If she were actually in AA or therapy, she would know that black and white thinking is a real issue for people trying to stop drinking, and that drinking again doesn't mean you've FAILED BEING SOBER FOREVER. It means you try again. She won't go to AA though, likely because she would have to be accountable for her actions.
So, I feel like she wants me to DO SOMETHING. Likely she wants ME to talk to her kids for her, and tell them what's happening so she doesn't have to tell them. She likely wants ME to convince them to go break her door down and MAKE her enjoy Christmas.
If this had been Mom, I would have still wanted to be with her, and if her face were bruised it would be all the more reason to go see her. If it were because she was an alcoholic who got drunk and fell, maybe it would be harder, but I don't know that I would have wanted her to be alone for Christmas.
So here is Trainwreck, probably once again preparing to hole herself up in her apartment and try to drink herself to death because she can't face the responsibility of talking to people about what she wants or what she needs, or to do the hard things like go to AA, or to go to a doctor to see if she broke a bone in her face or whatever.
This is so exhausting. It is not my job to broker her happiness.
We went to the barn together to see River.

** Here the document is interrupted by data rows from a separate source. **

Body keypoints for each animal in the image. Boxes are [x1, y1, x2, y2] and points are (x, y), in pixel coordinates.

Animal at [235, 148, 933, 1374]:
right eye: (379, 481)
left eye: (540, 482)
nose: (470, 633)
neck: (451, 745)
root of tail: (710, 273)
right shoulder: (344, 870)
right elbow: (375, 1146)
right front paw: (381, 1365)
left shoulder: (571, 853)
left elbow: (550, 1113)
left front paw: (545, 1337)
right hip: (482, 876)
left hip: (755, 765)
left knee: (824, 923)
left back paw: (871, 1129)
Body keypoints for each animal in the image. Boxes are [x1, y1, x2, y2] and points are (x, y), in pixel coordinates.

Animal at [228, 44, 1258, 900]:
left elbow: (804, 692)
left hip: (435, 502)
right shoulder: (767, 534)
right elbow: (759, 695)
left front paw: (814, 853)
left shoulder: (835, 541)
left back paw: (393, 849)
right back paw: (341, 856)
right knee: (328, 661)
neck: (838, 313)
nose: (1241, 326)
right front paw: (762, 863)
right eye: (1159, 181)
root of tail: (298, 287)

I tried to be mindful of my body to use the things I noticed about Ben's work, such as whip position and body posture, and how to use turns to improve the circle, getting the horse's eye contact in a Liberty circle, using the shoulder to draw the horse in, and so on. I felt like I saw some improvement right away in the amount of connection I had with River in our circles, and how much control I had over the size of the circle.
That's a pretty big amount of improvement to see that quickly.

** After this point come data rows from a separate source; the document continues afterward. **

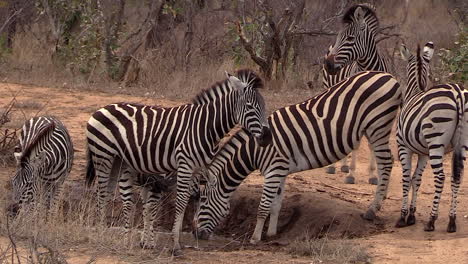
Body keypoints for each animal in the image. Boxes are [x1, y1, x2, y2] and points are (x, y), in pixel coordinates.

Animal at [85, 69, 270, 253]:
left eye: (264, 106)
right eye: (250, 107)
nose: (267, 136)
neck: (205, 127)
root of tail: (102, 108)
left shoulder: (196, 169)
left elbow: (184, 201)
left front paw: (172, 240)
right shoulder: (184, 165)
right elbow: (179, 202)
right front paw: (175, 245)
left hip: (117, 161)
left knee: (109, 193)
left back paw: (106, 234)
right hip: (103, 156)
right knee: (101, 193)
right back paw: (101, 234)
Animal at [194, 70, 402, 243]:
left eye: (202, 200)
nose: (197, 234)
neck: (255, 150)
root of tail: (388, 76)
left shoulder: (273, 170)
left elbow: (263, 206)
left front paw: (255, 238)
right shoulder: (280, 171)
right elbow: (275, 204)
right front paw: (271, 233)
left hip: (377, 126)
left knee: (386, 162)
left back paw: (373, 209)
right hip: (374, 129)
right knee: (387, 161)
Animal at [322, 3, 392, 186]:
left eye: (350, 38)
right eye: (339, 36)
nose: (328, 64)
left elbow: (372, 143)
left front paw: (374, 175)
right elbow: (357, 142)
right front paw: (351, 174)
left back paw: (343, 165)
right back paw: (335, 166)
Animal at [394, 42, 466, 232]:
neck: (415, 91)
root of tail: (458, 93)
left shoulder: (403, 146)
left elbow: (406, 178)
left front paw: (403, 216)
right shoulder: (423, 153)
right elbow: (416, 179)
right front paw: (411, 215)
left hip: (436, 141)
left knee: (440, 177)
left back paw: (432, 220)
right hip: (462, 143)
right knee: (457, 176)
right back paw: (452, 221)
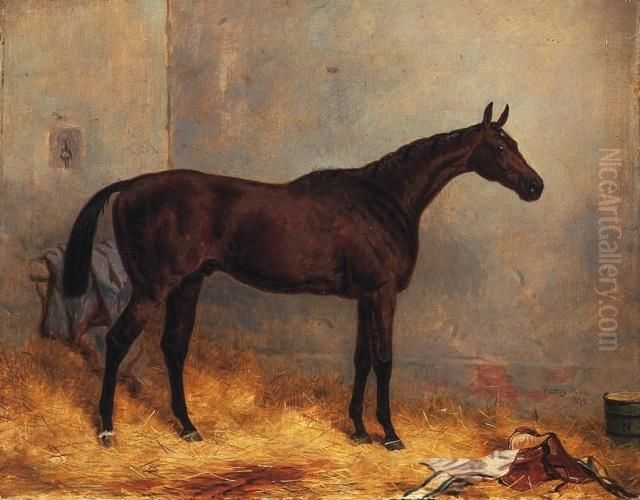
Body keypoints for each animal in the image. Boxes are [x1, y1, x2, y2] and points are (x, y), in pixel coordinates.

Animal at [62, 102, 543, 450]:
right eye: (500, 148)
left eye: (517, 143)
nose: (535, 186)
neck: (384, 200)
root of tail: (130, 185)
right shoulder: (383, 294)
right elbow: (384, 361)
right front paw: (389, 434)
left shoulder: (365, 298)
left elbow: (361, 359)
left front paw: (359, 430)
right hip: (153, 287)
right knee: (117, 340)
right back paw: (107, 429)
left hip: (188, 284)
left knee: (173, 348)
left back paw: (187, 427)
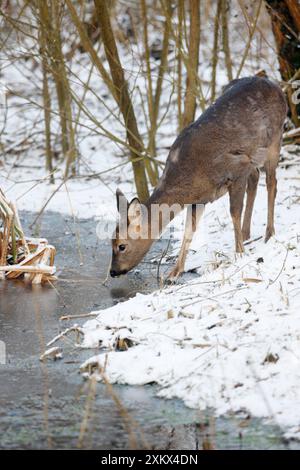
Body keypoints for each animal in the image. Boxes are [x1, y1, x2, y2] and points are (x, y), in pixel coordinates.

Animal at [109, 76, 286, 280]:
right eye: (110, 242)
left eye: (121, 246)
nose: (113, 271)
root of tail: (275, 85)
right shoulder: (199, 199)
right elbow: (188, 231)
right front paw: (174, 272)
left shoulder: (236, 168)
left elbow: (234, 212)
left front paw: (239, 253)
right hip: (255, 154)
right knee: (255, 177)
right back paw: (247, 233)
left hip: (275, 139)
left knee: (272, 182)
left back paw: (269, 233)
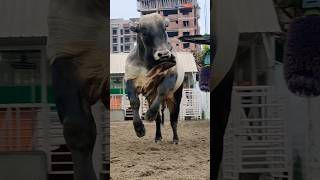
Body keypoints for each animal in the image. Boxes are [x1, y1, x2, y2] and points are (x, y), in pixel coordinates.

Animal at [125, 13, 185, 144]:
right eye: (144, 32)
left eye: (165, 28)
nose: (164, 54)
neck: (149, 63)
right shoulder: (130, 80)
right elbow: (134, 102)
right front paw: (139, 129)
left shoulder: (170, 76)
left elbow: (161, 91)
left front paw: (149, 115)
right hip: (151, 97)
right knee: (158, 119)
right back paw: (158, 137)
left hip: (176, 97)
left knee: (173, 119)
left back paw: (175, 139)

River also did some very good stationary canter circles.
I was able to stand all the way up again, and this time I got my Sweetie to get a picture.

For some reason, this picture makes me look VERY TALL, and VERY BIG. I think it's just the angle. River is a pretty big horse, and while I am biggish, I am only about 5'9". Anyhow, he was very calm and relaxed, and I think that shows in the picture. That's what I'm looking for!
K (R's husband) chatted with us for a while, and he says that R drank the wine we gave her and said it was tasty, and he mentioned how much HE likes the peach candies I gave her (she shared a bit). It was very nice to talk with him.
Then we came home and watched "Scrooged", another one of our favorites to watch during the holidays.